▸ AIM OF THE EXERCISE:
Transcription, pictures excluded: write out the data below exactly.

▸ STORED DATA:
☆ ☆ ☆ ☆
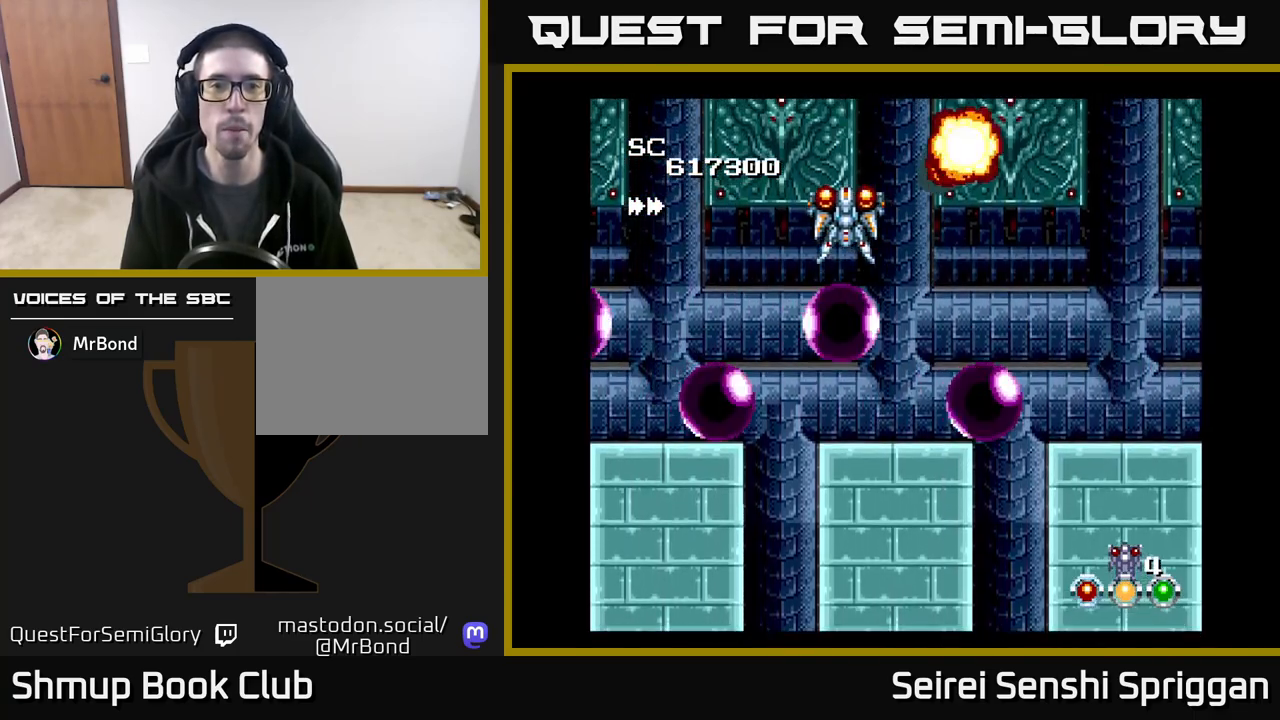
{"buttons": ["X", "DPAD_DOWN"], "events": [[350, "DPAD_LEFT", "down"], [400, "DPAD_DOWN", "down"], [417, "DPAD_LEFT", "up"]]}
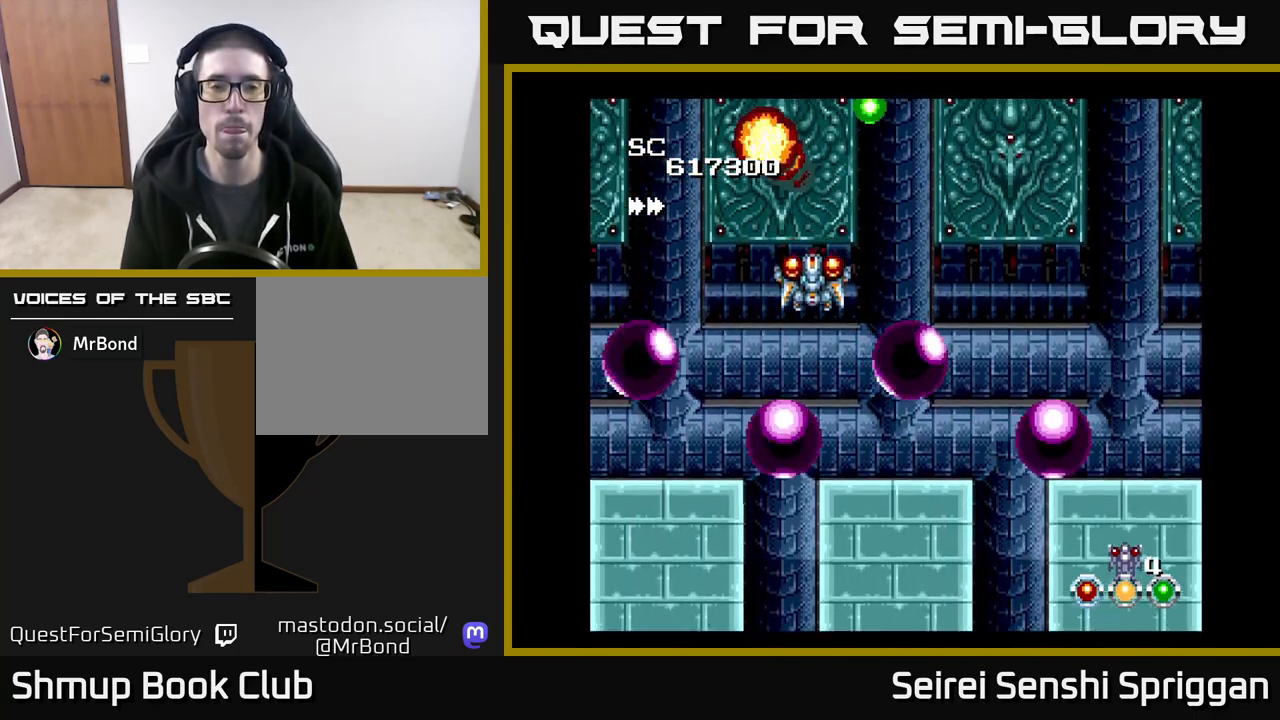
{"buttons": ["X"], "events": [[17, "DPAD_DOWN", "up"]]}
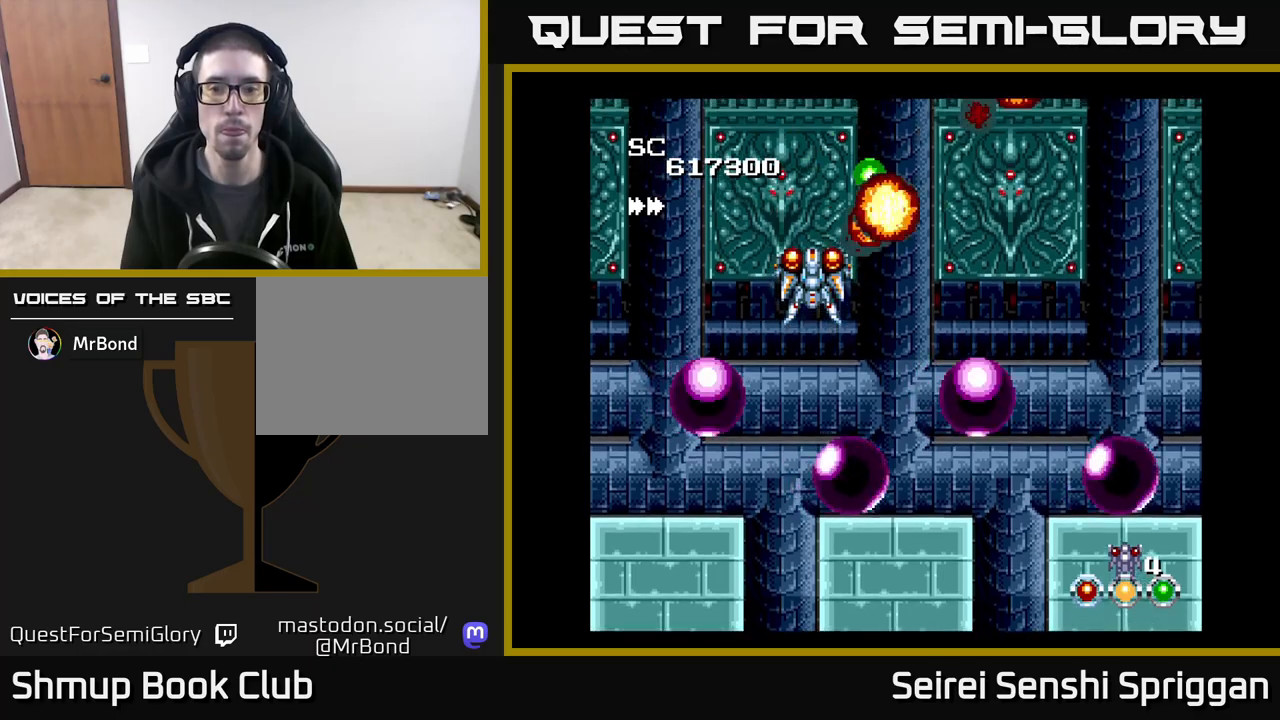
{"buttons": ["X", "DPAD_DOWN", "DPAD_RIGHT"], "events": [[333, "DPAD_DOWN", "down"], [367, "DPAD_RIGHT", "down"]]}
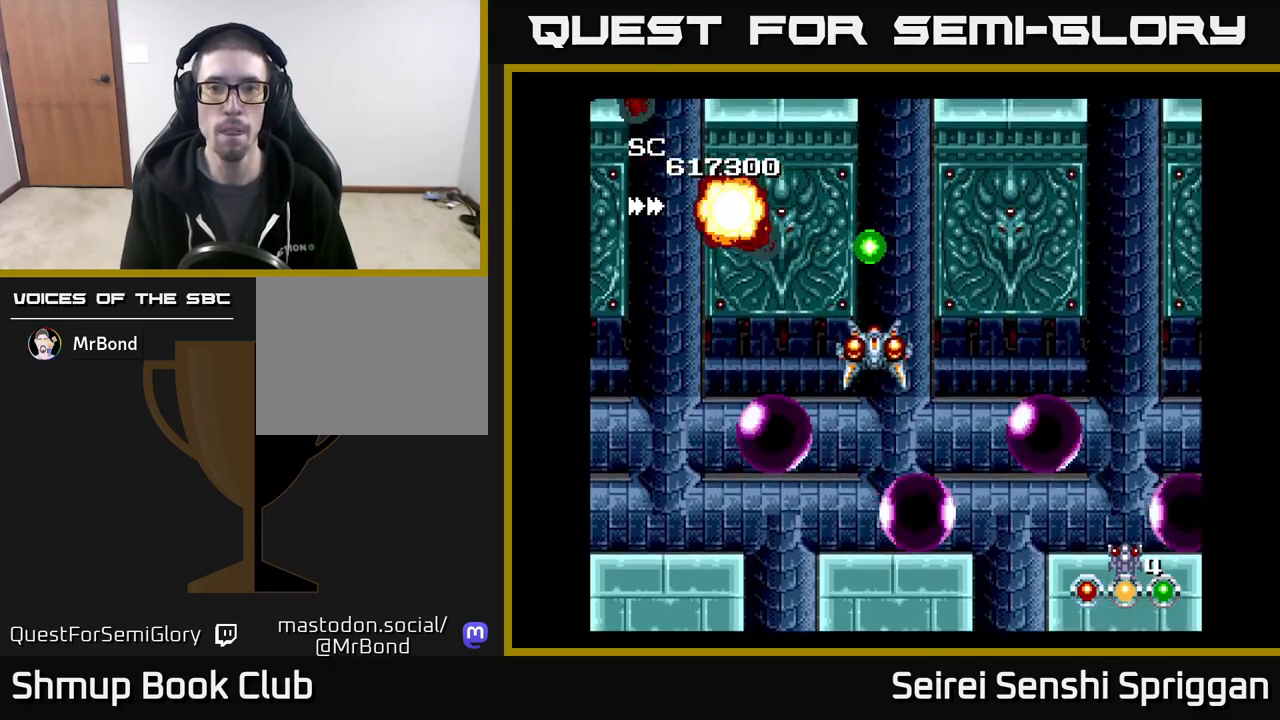
{"buttons": ["X"], "events": [[67, "DPAD_DOWN", "up"], [117, "A", "down"], [167, "DPAD_RIGHT", "up"], [250, "A", "up"], [317, "DPAD_RIGHT", "down"], [433, "DPAD_RIGHT", "up"]]}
☆ ☆ ☆ ☆
▸ WRITTEN RESPONSE:
{"buttons": ["X", "DPAD_DOWN"], "events": [[350, "DPAD_LEFT", "down"], [400, "DPAD_DOWN", "down"], [417, "DPAD_LEFT", "up"]]}
{"buttons": ["X"], "events": [[17, "DPAD_DOWN", "up"]]}
{"buttons": ["X", "DPAD_DOWN", "DPAD_RIGHT"], "events": [[333, "DPAD_DOWN", "down"], [367, "DPAD_RIGHT", "down"]]}
{"buttons": ["X"], "events": [[67, "DPAD_DOWN", "up"], [117, "A", "down"], [167, "DPAD_RIGHT", "up"], [250, "A", "up"], [317, "DPAD_RIGHT", "down"], [433, "DPAD_RIGHT", "up"]]}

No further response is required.